Looking for the connection between the pathway's expression and immunotherapy drug response, the Johns Hopkins investigators and their colleagues focused on expression levels of the viral defense pathway in tumor cells from 21 patients with melanoma treated with the immune therapy drug ipilimumab at Memorial Sloan Kettering Cancer Center. They found high expression levels in the cells of seven of eight of those patients who had responded well to ipilimumab. Cells from all 12 patients with limited response to ipilimumab had low expression of the viral defense pathway.

In a melanoma mouse model in which ipilimumab alone was partially effective, adding 5-azacytidine to ipilimumab triggered a better tumor response.

"Our findings further decipher the mechanisms that lead to this tumor cell immune reaction and offer a way to potentially boost the success of immune therapies in patients with cancer," says Baylin, who first became interested in the immune system's connection to 5-azacytidine when laboratory research and clinical trials at Johns Hopkins hinted at the drug's ability to prevent cancer cells' proliferation when combined with immunotherapy.
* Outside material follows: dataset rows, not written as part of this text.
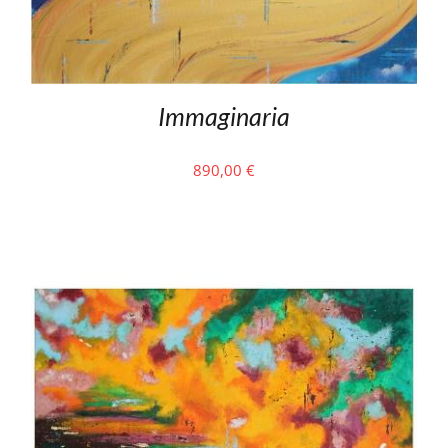
Immaginaria
890,00
€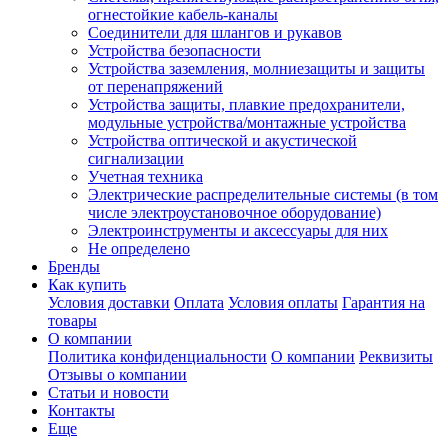
огнестойкие кабель-каналы
Соединители для шлангов и рукавов
Устройства безопасности
Устройства заземления, молниезащиты и защиты
от перенапряжений
Устройства защиты, плавкие предохранители,
модульные устройства/монтажные устройства
Устройства оптической и акустической
сигнализации
Учетная техника
Электрические распределительные системы (в том
числе электроустановочное оборудование)
Электроинструменты и аксессуары для них
Не определено
Бренды
Как купить
Условия доставки
Оплата
Условия оплаты
Гарантия на
товары
О компании
Политика конфиденциальности
О компании
Реквизиты
Отзывы о компании
Статьи и новости
Контакты
Еще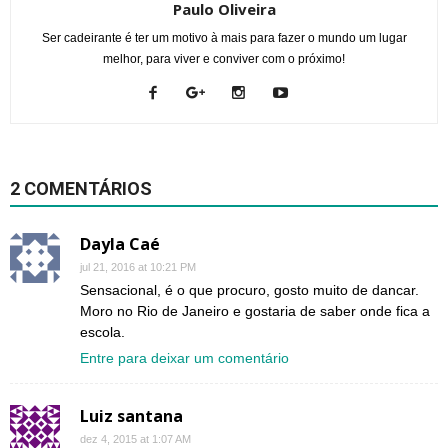
Paulo Oliveira
Ser cadeirante é ter um motivo à mais para fazer o mundo um lugar
melhor, para viver e conviver com o próximo!
2 COMENTÁRIOS
Dayla Caé
jul 21, 2016 at 10:21 PM
Sensacional, é o que procuro, gosto muito de dancar.
Moro no Rio de Janeiro e gostaria de saber onde fica a
escola.
Entre para deixar um comentário
Luiz santana
dez 4, 2015 at 1:07 AM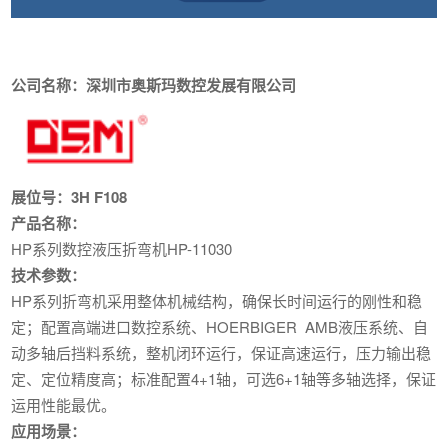
公司名称：深圳市奥斯玛数控发展有限公司
展位号：3H F108
产品名称：
HP系列数控液压折弯机HP-11030
技术参数：
HP系列折弯机采用整体机械结构，确保长时间运行的刚性和稳
定；配置高端进口数控系统、HOERBIGER AMB液压系统、自
动多轴后挡料系统，整机闭环运行，保证高速运行，压力输出稳
定、定位精度高；标准配置4+1轴，可选6+1轴等多轴选择，保证
运用性能最优。
应用场景：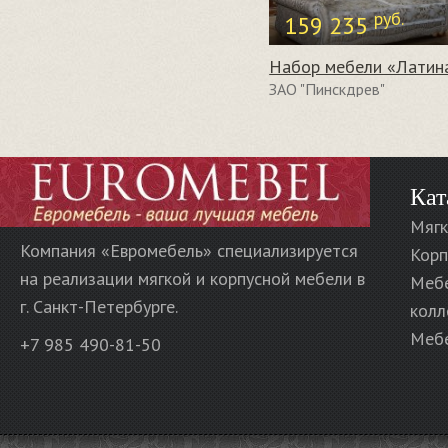
руб.
159 235
Набор мебели «Латин
ЗАО "Пинскдрев"
Кат
Мягк
Компания «Евромебель» специализируется
Корп
на реализации мягкой и корпусной мебели в
Меб
г. Санкт-Петербурге.
колл
Мебе
+7 985 490-81-50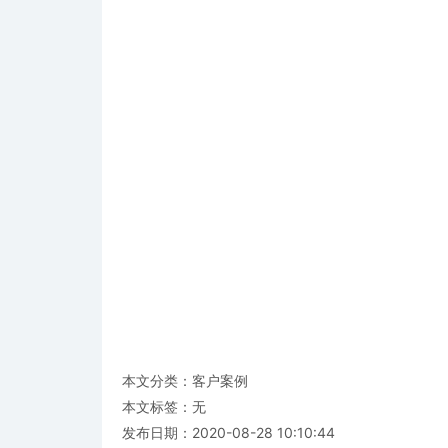
本文分类：
客户案例
本文标签：无
发布日期：2020-08-28 10:10:44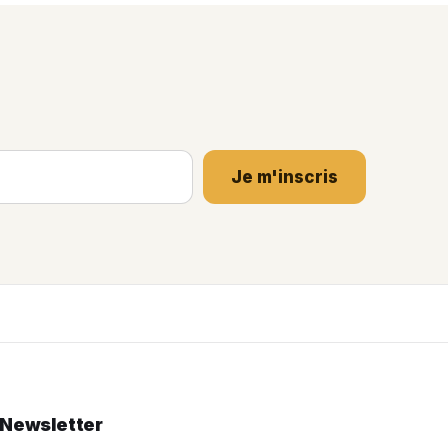
Je m'inscris
Newsletter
Baylin and his colleagues say that, if their findings are confirmed and extended in clinical trials, the 5-azacytidine treatment could be followed by ipilimumab or other types of immunotherapy called checkpoint blockade, which lower cancer cells' defenses and allow immune system cells to see and destroy them.

"Treatment with 5-azacytidine activates interferon signaling in tumor cells and, when followed by checkpoint blockade immune therapy, the immune cells could go into increased action against the cancer," says Johns Hopkins research fellow and lead author Katherine Chiappinelli, Ph.D.

Baylin and Chiappinelli caution that clinical trials will take time to learn how effective the strategy of alerting the viral defense pathway might be. But the strategy holds promise, he says, for patients who have cancers with low expression of the pathway.